◆ **WORK INSTRUCTIONS**
Go through the data below and return each line where the string "invertida" occurs.

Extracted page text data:
►
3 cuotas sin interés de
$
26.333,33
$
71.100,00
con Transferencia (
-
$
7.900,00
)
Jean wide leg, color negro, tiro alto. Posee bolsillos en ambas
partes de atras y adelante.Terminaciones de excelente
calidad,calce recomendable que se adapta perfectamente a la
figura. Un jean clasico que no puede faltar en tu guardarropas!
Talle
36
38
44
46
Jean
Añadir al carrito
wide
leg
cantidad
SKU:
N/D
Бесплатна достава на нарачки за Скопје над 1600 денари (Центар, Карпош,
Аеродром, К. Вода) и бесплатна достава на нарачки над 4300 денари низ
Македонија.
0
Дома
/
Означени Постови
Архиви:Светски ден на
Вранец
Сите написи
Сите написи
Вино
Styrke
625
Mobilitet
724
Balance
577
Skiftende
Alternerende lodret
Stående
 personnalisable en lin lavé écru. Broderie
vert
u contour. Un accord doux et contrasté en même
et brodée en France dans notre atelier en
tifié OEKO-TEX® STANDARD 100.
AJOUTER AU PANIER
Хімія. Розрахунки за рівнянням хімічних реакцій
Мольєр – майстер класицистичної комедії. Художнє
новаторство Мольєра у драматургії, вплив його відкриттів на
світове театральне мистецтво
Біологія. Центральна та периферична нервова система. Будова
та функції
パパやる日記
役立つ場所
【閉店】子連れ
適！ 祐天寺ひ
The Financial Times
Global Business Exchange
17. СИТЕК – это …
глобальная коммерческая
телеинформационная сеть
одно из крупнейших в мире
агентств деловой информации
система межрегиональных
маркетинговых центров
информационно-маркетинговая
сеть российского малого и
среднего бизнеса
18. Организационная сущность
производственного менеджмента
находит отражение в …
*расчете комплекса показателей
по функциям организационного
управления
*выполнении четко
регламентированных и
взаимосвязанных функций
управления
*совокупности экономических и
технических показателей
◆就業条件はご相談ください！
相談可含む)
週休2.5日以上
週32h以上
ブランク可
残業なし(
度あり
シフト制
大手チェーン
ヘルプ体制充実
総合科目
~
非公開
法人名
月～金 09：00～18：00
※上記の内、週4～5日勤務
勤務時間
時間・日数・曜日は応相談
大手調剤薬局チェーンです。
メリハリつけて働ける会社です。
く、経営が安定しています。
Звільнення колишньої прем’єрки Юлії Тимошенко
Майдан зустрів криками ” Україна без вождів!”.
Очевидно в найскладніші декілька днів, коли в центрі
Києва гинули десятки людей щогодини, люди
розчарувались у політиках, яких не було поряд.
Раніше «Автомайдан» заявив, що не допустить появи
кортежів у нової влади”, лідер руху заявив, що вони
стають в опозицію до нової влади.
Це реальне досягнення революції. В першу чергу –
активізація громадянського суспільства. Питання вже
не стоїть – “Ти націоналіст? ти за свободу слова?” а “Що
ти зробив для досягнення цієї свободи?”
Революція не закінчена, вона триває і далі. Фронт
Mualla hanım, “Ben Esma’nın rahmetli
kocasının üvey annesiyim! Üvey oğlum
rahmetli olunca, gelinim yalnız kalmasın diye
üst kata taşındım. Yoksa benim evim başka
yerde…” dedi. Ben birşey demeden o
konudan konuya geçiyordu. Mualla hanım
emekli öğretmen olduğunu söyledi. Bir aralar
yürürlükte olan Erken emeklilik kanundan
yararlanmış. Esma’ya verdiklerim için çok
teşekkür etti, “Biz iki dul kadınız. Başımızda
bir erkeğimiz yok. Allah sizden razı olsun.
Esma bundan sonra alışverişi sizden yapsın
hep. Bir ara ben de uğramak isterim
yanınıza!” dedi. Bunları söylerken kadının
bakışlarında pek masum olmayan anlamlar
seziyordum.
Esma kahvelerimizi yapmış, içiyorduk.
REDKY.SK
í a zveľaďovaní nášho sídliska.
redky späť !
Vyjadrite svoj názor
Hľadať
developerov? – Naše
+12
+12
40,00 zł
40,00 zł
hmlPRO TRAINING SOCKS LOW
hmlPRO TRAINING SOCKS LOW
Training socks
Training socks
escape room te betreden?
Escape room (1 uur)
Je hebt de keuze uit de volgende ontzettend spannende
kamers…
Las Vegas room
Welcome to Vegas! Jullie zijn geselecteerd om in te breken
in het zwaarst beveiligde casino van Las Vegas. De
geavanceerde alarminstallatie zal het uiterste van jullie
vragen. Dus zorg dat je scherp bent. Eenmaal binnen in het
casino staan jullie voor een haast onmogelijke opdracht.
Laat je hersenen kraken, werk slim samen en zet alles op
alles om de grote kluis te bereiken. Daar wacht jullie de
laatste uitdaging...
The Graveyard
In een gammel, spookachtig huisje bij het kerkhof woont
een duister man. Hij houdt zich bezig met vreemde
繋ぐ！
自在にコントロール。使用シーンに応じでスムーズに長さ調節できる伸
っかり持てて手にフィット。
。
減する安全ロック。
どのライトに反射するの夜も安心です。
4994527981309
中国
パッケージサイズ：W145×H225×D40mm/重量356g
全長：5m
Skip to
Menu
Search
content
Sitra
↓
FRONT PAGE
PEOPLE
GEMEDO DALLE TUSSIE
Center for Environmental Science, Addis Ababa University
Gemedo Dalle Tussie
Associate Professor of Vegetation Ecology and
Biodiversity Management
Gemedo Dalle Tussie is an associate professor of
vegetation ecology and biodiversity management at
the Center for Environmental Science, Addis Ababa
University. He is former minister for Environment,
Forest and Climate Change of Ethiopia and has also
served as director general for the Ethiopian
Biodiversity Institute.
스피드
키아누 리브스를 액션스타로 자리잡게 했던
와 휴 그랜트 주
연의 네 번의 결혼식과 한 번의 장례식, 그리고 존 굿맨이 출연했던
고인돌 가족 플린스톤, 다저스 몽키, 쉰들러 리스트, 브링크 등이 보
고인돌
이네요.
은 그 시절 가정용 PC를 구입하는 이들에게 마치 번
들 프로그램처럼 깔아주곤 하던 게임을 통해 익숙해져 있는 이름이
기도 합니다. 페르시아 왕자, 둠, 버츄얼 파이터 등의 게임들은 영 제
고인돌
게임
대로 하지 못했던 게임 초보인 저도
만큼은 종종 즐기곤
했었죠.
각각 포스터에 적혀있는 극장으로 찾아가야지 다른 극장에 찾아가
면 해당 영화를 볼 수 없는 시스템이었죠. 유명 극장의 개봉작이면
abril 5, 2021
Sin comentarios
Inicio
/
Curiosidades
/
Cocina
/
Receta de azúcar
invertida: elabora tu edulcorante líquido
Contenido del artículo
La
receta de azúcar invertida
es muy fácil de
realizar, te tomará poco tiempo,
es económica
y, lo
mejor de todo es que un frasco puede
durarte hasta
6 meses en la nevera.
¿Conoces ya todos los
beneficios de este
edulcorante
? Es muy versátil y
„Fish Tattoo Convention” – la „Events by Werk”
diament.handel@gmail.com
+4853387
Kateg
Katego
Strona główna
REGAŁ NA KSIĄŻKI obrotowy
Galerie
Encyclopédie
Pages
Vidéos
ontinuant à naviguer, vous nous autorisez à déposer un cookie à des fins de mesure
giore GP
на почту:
◄
◆ **REPLY**
invertida: elabora tu edulcorante líquido
receta de azúcar invertida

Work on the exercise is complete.